Prompt:
Every entry below should appear in the answer exactly as written, apart from the pictures.

Data:
::::::

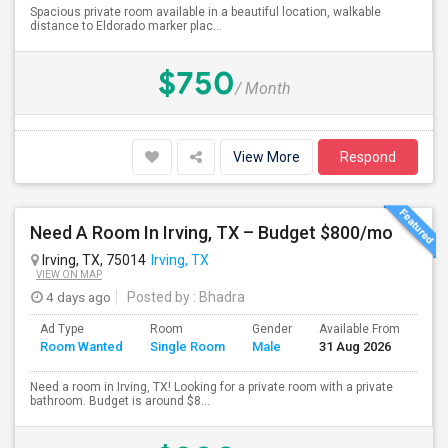
Spacious private room available in a beautiful location, walkable
distance to Eldorado marker plac...
$750
/ Month
View More
Respond
Need A Room In Irving, TX – Budget $800/mo
Irving, TX, 75014
Irving, TX
VIEW ON MAP
4 days ago
Posted by
: Bhadra
Ad Type
Room
Gender
Available From
Bat
Room Wanted
Single Room
Male
31 Aug 2026
Sep
Need a room in Irving, TX! Looking for a private room with a private
bathroom. Budget is around $8...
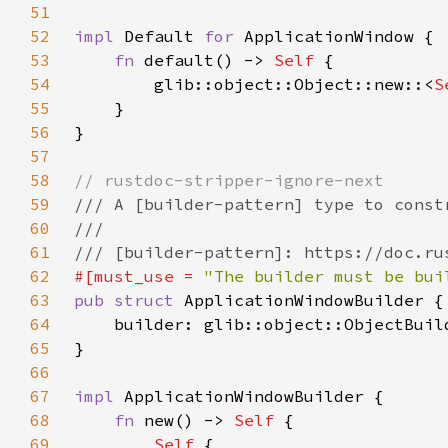
51
52
impl 
Default 
for 
53
fn 
default() -> 
Self 
54
        glib::object::Object::new::<
S
55
56
57
58
59
60
61
62
#[must_use = 
"The builder must be bui
63
pub struct 
64
    builder: glib::object::ObjectBuil
65
66
67
impl 
68
fn 
new() -> 
Self 
69
Self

::::::

Your response:
Spacious private room available in a beautiful location, walkable
distance to Eldorado marker plac...
$750
/ Month
View More
Respond
Need A Room In Irving, TX – Budget $800/mo
Irving, TX, 75014
Irving, TX
VIEW ON MAP
4 days ago
Posted by
: Bhadra
Ad Type
Room
Gender
Available From
Bat
Room Wanted
Single Room
Male
31 Aug 2026
Sep
Need a room in Irving, TX! Looking for a private room with a private
bathroom. Budget is around $8...
51
52
impl 
Default 
for 
53
fn 
default() -> 
Self 
54
        glib::object::Object::new::<
S
55
56
57
58
59
60
61
62
#[must_use = 
"The builder must be bui
63
pub struct 
64
    builder: glib::object::ObjectBuil
65
66
67
impl 
68
fn 
new() -> 
Self 
69
Self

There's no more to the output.